> **Exercise prompt**: Can you copy out the rows below in full, switching every "common name" to "vernacular name" and leaving everything else unchanged?

******************************

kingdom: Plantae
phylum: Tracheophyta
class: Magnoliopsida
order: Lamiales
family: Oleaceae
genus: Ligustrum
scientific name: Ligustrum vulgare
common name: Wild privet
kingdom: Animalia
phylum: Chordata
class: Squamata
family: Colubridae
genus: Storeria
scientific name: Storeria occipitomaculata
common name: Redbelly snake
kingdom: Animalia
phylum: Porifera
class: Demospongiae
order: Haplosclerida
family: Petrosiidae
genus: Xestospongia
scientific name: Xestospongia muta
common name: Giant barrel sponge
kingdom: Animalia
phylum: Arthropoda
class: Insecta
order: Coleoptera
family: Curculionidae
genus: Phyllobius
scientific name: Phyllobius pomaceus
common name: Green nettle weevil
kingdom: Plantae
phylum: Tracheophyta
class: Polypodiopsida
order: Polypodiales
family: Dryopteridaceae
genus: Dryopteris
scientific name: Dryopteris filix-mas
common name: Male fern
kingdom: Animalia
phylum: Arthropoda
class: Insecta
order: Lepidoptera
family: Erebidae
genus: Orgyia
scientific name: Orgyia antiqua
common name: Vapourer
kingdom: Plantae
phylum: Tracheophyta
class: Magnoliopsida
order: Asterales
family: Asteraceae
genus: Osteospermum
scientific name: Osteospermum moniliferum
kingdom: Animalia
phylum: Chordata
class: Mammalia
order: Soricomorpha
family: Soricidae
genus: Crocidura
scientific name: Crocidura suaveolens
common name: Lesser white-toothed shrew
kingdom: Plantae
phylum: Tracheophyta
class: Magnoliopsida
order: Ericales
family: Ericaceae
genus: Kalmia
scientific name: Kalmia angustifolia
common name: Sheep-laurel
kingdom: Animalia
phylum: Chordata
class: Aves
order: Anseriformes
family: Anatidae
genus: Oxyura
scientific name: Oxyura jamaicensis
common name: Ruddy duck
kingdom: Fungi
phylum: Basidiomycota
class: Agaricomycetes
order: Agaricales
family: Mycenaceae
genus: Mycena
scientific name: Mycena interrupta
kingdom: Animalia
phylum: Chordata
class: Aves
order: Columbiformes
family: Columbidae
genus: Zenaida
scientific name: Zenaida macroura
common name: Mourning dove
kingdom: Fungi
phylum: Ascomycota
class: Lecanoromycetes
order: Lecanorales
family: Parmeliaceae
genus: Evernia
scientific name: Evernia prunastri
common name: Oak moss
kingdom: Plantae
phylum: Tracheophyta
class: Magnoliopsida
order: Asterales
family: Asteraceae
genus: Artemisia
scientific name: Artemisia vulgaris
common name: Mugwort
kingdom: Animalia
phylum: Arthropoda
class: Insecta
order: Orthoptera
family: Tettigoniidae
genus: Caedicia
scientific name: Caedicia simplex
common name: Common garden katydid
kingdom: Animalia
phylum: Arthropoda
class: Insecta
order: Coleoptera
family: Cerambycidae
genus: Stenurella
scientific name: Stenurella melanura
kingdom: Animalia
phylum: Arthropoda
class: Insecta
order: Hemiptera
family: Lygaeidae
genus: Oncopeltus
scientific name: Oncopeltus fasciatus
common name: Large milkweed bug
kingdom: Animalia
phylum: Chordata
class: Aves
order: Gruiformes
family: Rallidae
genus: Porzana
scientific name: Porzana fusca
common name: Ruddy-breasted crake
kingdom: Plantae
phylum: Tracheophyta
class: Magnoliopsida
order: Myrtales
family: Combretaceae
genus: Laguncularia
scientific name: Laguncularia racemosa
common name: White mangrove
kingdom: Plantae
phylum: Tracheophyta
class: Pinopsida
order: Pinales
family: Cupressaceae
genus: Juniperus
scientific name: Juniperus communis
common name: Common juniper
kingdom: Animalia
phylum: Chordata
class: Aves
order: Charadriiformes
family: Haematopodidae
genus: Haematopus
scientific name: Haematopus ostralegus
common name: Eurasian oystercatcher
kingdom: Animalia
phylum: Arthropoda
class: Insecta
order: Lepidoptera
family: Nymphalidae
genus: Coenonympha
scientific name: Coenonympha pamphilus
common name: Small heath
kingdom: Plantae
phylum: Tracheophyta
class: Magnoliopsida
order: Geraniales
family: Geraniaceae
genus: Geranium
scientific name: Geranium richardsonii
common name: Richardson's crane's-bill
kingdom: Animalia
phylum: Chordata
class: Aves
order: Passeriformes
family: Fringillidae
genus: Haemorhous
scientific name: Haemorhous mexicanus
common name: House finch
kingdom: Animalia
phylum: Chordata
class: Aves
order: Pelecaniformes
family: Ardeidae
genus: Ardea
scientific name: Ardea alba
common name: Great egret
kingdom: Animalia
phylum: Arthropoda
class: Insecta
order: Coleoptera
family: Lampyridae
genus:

******************************

> **Written response**:
kingdom: Plantae
phylum: Tracheophyta
class: Magnoliopsida
order: Lamiales
family: Oleaceae
genus: Ligustrum
scientific name: Ligustrum vulgare
vernacular name: Wild privet
kingdom: Animalia
phylum: Chordata
class: Squamata
family: Colubridae
genus: Storeria
scientific name: Storeria occipitomaculata
vernacular name: Redbelly snake
kingdom: Animalia
phylum: Porifera
class: Demospongiae
order: Haplosclerida
family: Petrosiidae
genus: Xestospongia
scientific name: Xestospongia muta
vernacular name: Giant barrel sponge
kingdom: Animalia
phylum: Arthropoda
class: Insecta
order: Coleoptera
family: Curculionidae
genus: Phyllobius
scientific name: Phyllobius pomaceus
vernacular name: Green nettle weevil
kingdom: Plantae
phylum: Tracheophyta
class: Polypodiopsida
order: Polypodiales
family: Dryopteridaceae
genus: Dryopteris
scientific name: Dryopteris filix-mas
vernacular name: Male fern
kingdom: Animalia
phylum: Arthropoda
class: Insecta
order: Lepidoptera
family: Erebidae
genus: Orgyia
scientific name: Orgyia antiqua
vernacular name: Vapourer
kingdom: Plantae
phylum: Tracheophyta
class: Magnoliopsida
order: Asterales
family: Asteraceae
genus: Osteospermum
scientific name: Osteospermum moniliferum
kingdom: Animalia
phylum: Chordata
class: Mammalia
order: Soricomorpha
family: Soricidae
genus: Crocidura
scientific name: Crocidura suaveolens
vernacular name: Lesser white-toothed shrew
kingdom: Plantae
phylum: Tracheophyta
class: Magnoliopsida
order: Ericales
family: Ericaceae
genus: Kalmia
scientific name: Kalmia angustifolia
vernacular name: Sheep-laurel
kingdom: Animalia
phylum: Chordata
class: Aves
order: Anseriformes
family: Anatidae
genus: Oxyura
scientific name: Oxyura jamaicensis
vernacular name: Ruddy duck
kingdom: Fungi
phylum: Basidiomycota
class: Agaricomycetes
order: Agaricales
family: Mycenaceae
genus: Mycena
scientific name: Mycena interrupta
kingdom: Animalia
phylum: Chordata
class: Aves
order: Columbiformes
family: Columbidae
genus: Zenaida
scientific name: Zenaida macroura
vernacular name: Mourning dove
kingdom: Fungi
phylum: Ascomycota
class: Lecanoromycetes
order: Lecanorales
family: Parmeliaceae
genus: Evernia
scientific name: Evernia prunastri
vernacular name: Oak moss
kingdom: Plantae
phylum: Tracheophyta
class: Magnoliopsida
order: Asterales
family: Asteraceae
genus: Artemisia
scientific name: Artemisia vulgaris
vernacular name: Mugwort
kingdom: Animalia
phylum: Arthropoda
class: Insecta
order: Orthoptera
family: Tettigoniidae
genus: Caedicia
scientific name: Caedicia simplex
vernacular name: Common garden katydid
kingdom: Animalia
phylum: Arthropoda
class: Insecta
order: Coleoptera
family: Cerambycidae
genus: Stenurella
scientific name: Stenurella melanura
kingdom: Animalia
phylum: Arthropoda
class: Insecta
order: Hemiptera
family: Lygaeidae
genus: Oncopeltus
scientific name: Oncopeltus fasciatus
vernacular name: Large milkweed bug
kingdom: Animalia
phylum: Chordata
class: Aves
order: Gruiformes
family: Rallidae
genus: Porzana
scientific name: Porzana fusca
vernacular name: Ruddy-breasted crake
kingdom: Plantae
phylum: Tracheophyta
class: Magnoliopsida
order: Myrtales
family: Combretaceae
genus: Laguncularia
scientific name: Laguncularia racemosa
vernacular name: White mangrove
kingdom: Plantae
phylum: Tracheophyta
class: Pinopsida
order: Pinales
family: Cupressaceae
genus: Juniperus
scientific name: Juniperus communis
vernacular name: Common juniper
kingdom: Animalia
phylum: Chordata
class: Aves
order: Charadriiformes
family: Haematopodidae
genus: Haematopus
scientific name: Haematopus ostralegus
vernacular name: Eurasian oystercatcher
kingdom: Animalia
phylum: Arthropoda
class: Insecta
order: Lepidoptera
family: Nymphalidae
genus: Coenonympha
scientific name: Coenonympha pamphilus
vernacular name: Small heath
kingdom: Plantae
phylum: Tracheophyta
class: Magnoliopsida
order: Geraniales
family: Geraniaceae
genus: Geranium
scientific name: Geranium richardsonii
vernacular name: Richardson's crane's-bill
kingdom: Animalia
phylum: Chordata
class: Aves
order: Passeriformes
family: Fringillidae
genus: Haemorhous
scientific name: Haemorhous mexicanus
vernacular name: House finch
kingdom: Animalia
phylum: Chordata
class: Aves
order: Pelecaniformes
family: Ardeidae
genus: Ardea
scientific name: Ardea alba
vernacular name: Great egret
kingdom: Animalia
phylum: Arthropoda
class: Insecta
order: Coleoptera
family: Lampyridae
genus:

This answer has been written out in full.